#### RECORDED DATA:
==============================
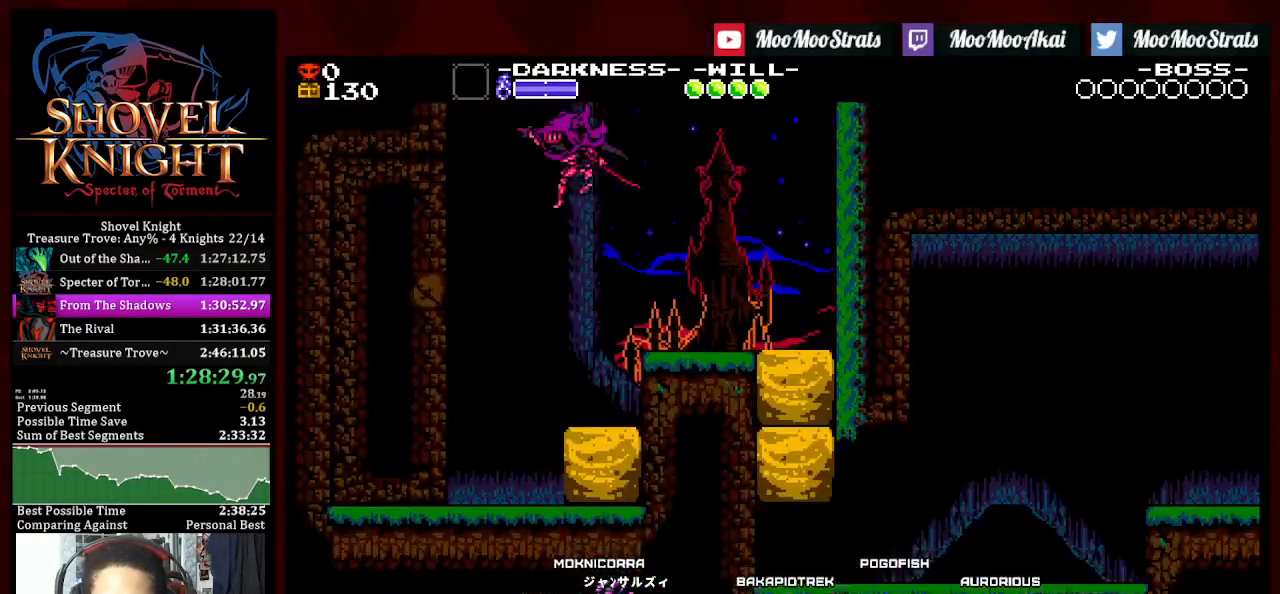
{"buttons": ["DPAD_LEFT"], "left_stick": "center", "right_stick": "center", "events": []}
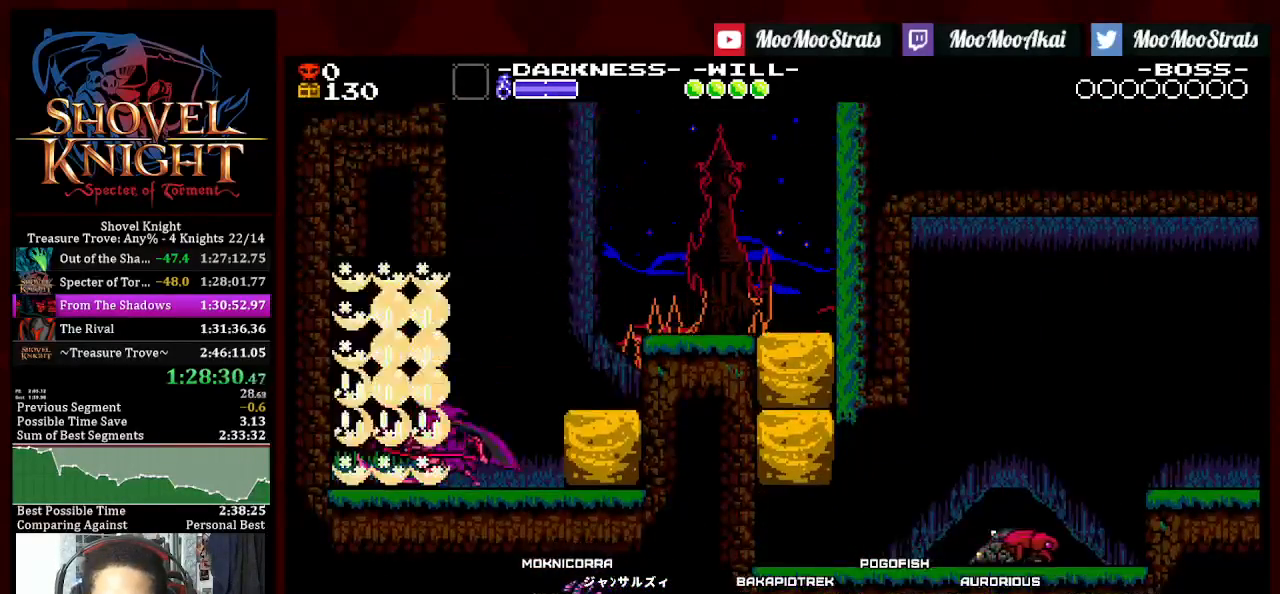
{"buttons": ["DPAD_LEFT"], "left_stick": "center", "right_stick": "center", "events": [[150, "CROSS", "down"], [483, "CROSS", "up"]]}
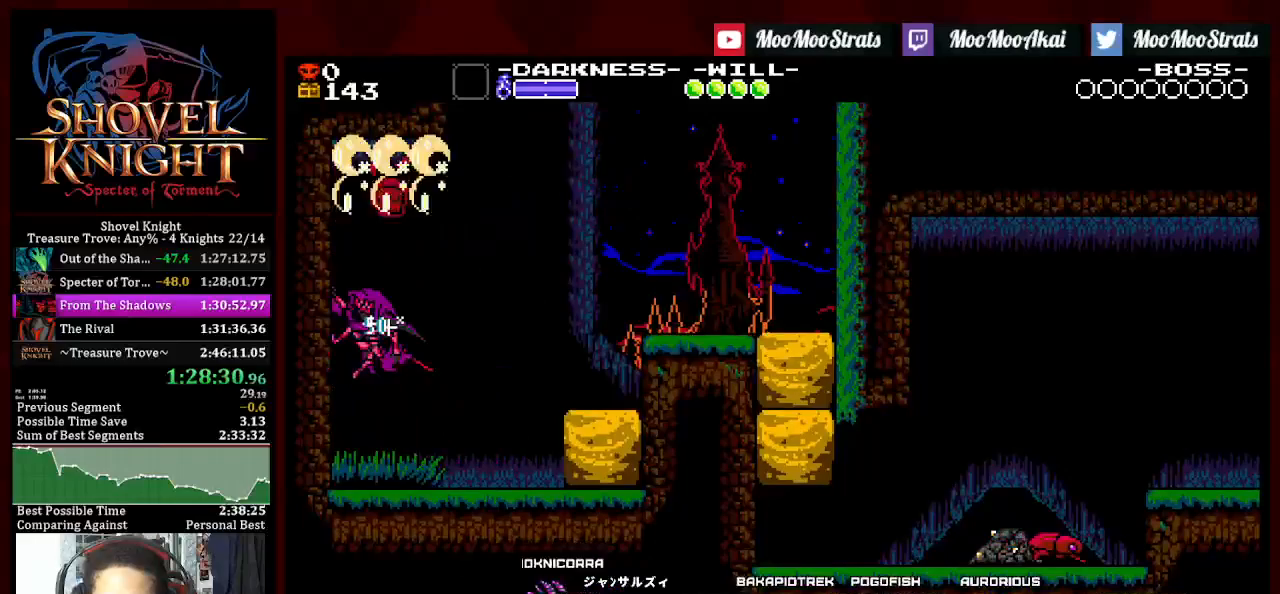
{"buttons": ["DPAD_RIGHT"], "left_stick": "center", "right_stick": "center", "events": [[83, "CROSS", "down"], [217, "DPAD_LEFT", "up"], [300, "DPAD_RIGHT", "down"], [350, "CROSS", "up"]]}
==============================
#### PROBLEM:
Return the material exactly as written, except for any pictures it holds.

#### SOLUTION BELOW:
{"buttons": ["DPAD_LEFT"], "left_stick": "center", "right_stick": "center", "events": []}
{"buttons": ["DPAD_LEFT"], "left_stick": "center", "right_stick": "center", "events": [[150, "CROSS", "down"], [483, "CROSS", "up"]]}
{"buttons": ["DPAD_RIGHT"], "left_stick": "center", "right_stick": "center", "events": [[83, "CROSS", "down"], [217, "DPAD_LEFT", "up"], [300, "DPAD_RIGHT", "down"], [350, "CROSS", "up"]]}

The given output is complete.